There are many types of chemical fingerprint for describing the molecule provided by different tools, such as RDKit, CDK and OpenBabel. This package aims to summarize them all.
-
Clone the repo and navigate to it.
-
Create a predefined Python conda environment by
conda env create -f env/pyfingerprint_env.yml
. -
Activate conda environment and install with pip.
conda activate pyfingerprint pip install git+https://github.com/hcji/PyFingerprint.git
import numpy as np
from PyFingerprint.fingerprint import get_fingerprint, get_fingerprints
cdktypes = ['standard', 'extended', 'graph', 'maccs', 'pubchem', 'estate', 'hybridization', 'lingo',
'klekota-roth', 'shortestpath', 'cdk-substructure', 'circular', 'cdk-atompairs']
rdktypes = ['rdkit', 'morgan', 'rdk-maccs', 'topological-torsion', 'avalon', 'atom-pair', 'rdk-descriptor']
babeltypes = ['fp2', 'fp3', 'fp4', 'spectrophore']
vectypes = ['mol2vec']
smi = 'CCCCN'
output = {}
for f in cdktypes:
output[f] = get_fingerprint(smi, f)
for f in rdktypes:
output[f] = get_fingerprint(smi, f)
for f in babeltypes:
output[f] = get_fingerprint(smi, f)
for f in vectypes:
output[f] = get_fingerprint(smi, f)
output_np = output.copy()
for k, fp in output.items():
output_np[k] = fp.to_numpy()
smlist = ['CCCCC', 'CCCCN', 'CCCCO']
output = {}
for f in cdktypes:
output[f] = get_fingerprints(smlist, f)
for f in rdktypes:
output[f] = get_fingerprints(smlist, f)
for f in babeltypes:
output[f] = get_fingerprints(smlist, f)
for f in vectypes:
output[f] = get_fingerprints(smlist, f)
output_np = output.copy()
for k, fps in output.items():
output_np[k] = np.array([fp.to_numpy() for fp in fps])

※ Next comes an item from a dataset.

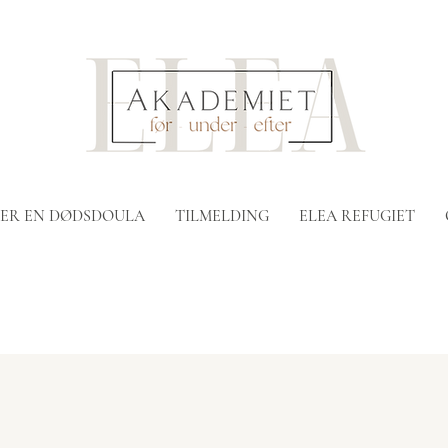
ER EN DØDSDOULA
TILMELDING
ELEA REFUGIET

@article{doi:10.1021/acs.analchem.0c01450,
author = {Ji, Hongchao and Deng, Hanzi and Lu, Hongmei and Zhang, Zhimin},
title = {Predicting a Molecular Fingerprint from an Electron Ionization Mass Spectrum with Deep Neural Networks},
journal = {Analytical Chemistry},
volume = {92},
number = {13},
pages = {8649-8653},
year = {2020},
doi = {10.1021/acs.analchem.0c01450},
note ={PMID: 32584545},
URL = {
https://doi.org/10.1021/acs.analchem.0c01450
}}
**standard**: Considers paths of a given length. These are hashed fingerprints, with a default length of 1024.
**extended**: Similar to the standard type, but takes rings and atomic properties into account into account.
**graph**: Similar to the standard type by simply considers connectivity.
**hybridization**: Similar to the standard type, but only consider hybridization state.
**estate**: 79 bit fingerprints corresponding to the E-State atom types described by Hall and Kier.
**cdk-atompairs**: CDK's implementation of the atompairs fingerprint
**cdk-substructure**: CDK substructure fingerprint, basically identical to openbabel's fp4.
**pubchem**: 881 bit fingerprints defined by PubChem.
**klekota-roth**: 4860 bit fingerprint defined by Klekota and Roth.
**shortestpath**: A fingerprint based on the shortest paths between pairs of atoms and takes into account ring systems, charges etc.
**rdk-descriptor**: Various molecular descriptors implemented and calculated by RDKit.
**circular**: An implementation of the ECFP6 fingerprint.
**lingo**: An implementation of the LINGO fingerprint.
**rdkit**: Another implementation of a Daylight-like fingerprint by RDKit.
**maccs**: The popular 166 bit MACCS keys described by MDL.
**avalon**: Substructure or similarity Avalon fingerprint.
**atom-pair**: RDKit Atom-Pair fingerprint.
**topological-torsion**: RDKit Topological-Torsion Fingerprint.
**morgan**: RDKit Morgan fingerprint.
**fp2**: OpenBabel FP2 fingerprint, which indexes small molecule fragments based on linear segments of up to 7 atoms in length.
**fp3**: OpenBabel FP3 fingerprint, which is a fingerprint method created from a set of SMARTS patterns defining functional groups.
**fp4**: OpenBabel FP4 fingerprint, which is a fingerprint method created from a set of SMARTS patterns defining functional groups.
**spectrophore** Openbabel implementation of the spectrophore fingerprint (https://github.com/silicos-it/spectrophore).
**mol2vec**: Unsupervised machine learning approach for mulecule representation.